The MNDAA said it was telling refugees not to believe reports that it was safe to return, while it warned government forces not to kill ethnic Kokang civilians. “Starting from this morning [Feb. 25], we are warning you: Our armed force will take action against those persons who killed civilians,” the statement said.

The army established control over Laukkai early last week, but reports of fighting between the army and Kokang and Palaung ethnic rebels in the area and further outlying townships continue to emerge.

Htun Myat Lin, MNDAA general-secretary, said the rebels on Wednesday had attacked the Laukkai residence of Pae Shauk Chan, who heads the township authority.

He said heavy fighting also broke out at Peng Shwe Shen Village, located some 33 kilometer (20 miles) northwest of Laukkai. “They came to attack us. We did not go to attack them, 20 of their soldiers were killed yesterday, but they accused us that we came to attack them,” he told The Irrawaddy.

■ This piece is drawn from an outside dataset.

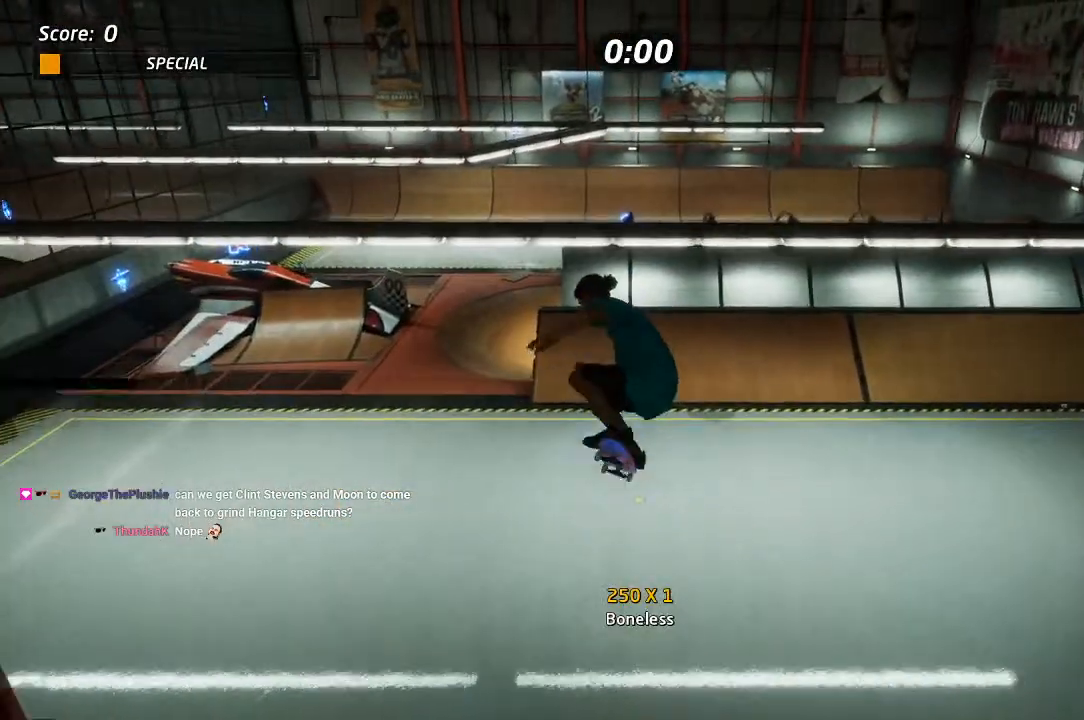
{"buttons": ["CROSS", "DPAD_UP"], "left_stick": "center", "right_stick": "center", "events": [[117, "DPAD_UP", "down"]]}
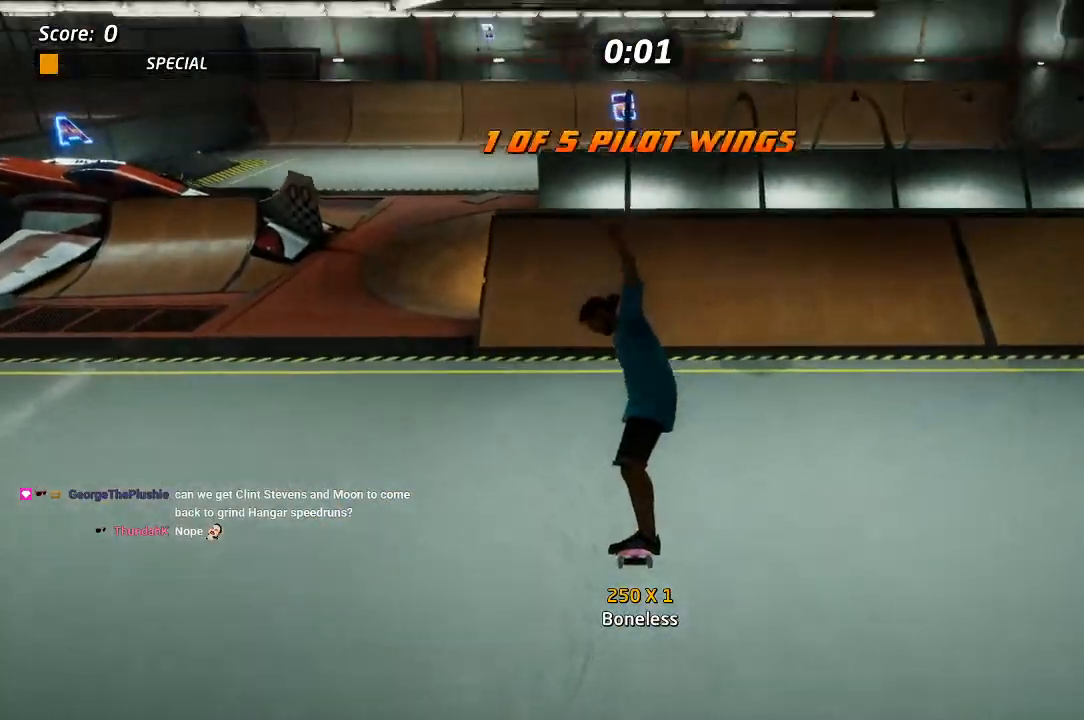
{"buttons": ["CROSS"], "left_stick": "center", "right_stick": "center", "events": [[100, "DPAD_UP", "up"], [183, "DPAD_UP", "down"], [433, "DPAD_UP", "up"]]}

The Laukkai Township was put under a three-month period of martial law on Feb. 18 and the area is being administered by the Burma Army.

The area is home to an ethnic Chinese minority that numbers around 95,000 people, according to preliminary results of the 2014 Population Census. Heavy fighting between the Burma Army and the MNDAA over control of the area broke out on Feb. 9, causing most of the population to flee north across the border into China.

It remains unclear exactly how many civilians have fled to China and Chinese authorities have released little information about the situation.

Thousands of workers and government staff from central Burma working in the town headed south to central Shan State in recent weeks, where they were welcomed by the Burma Army and local authorities.

There have been recurrent, unconfirmed reports and photos circulated on social media claiming that scores of civilians were killed by the fighting in Laukkai.

Burmese government statements have said dozens of soldiers and rebels were killed, but no information has been released on civilian deaths. Rebels have claimed that between 50 and 100 civilians were killed during the fighting.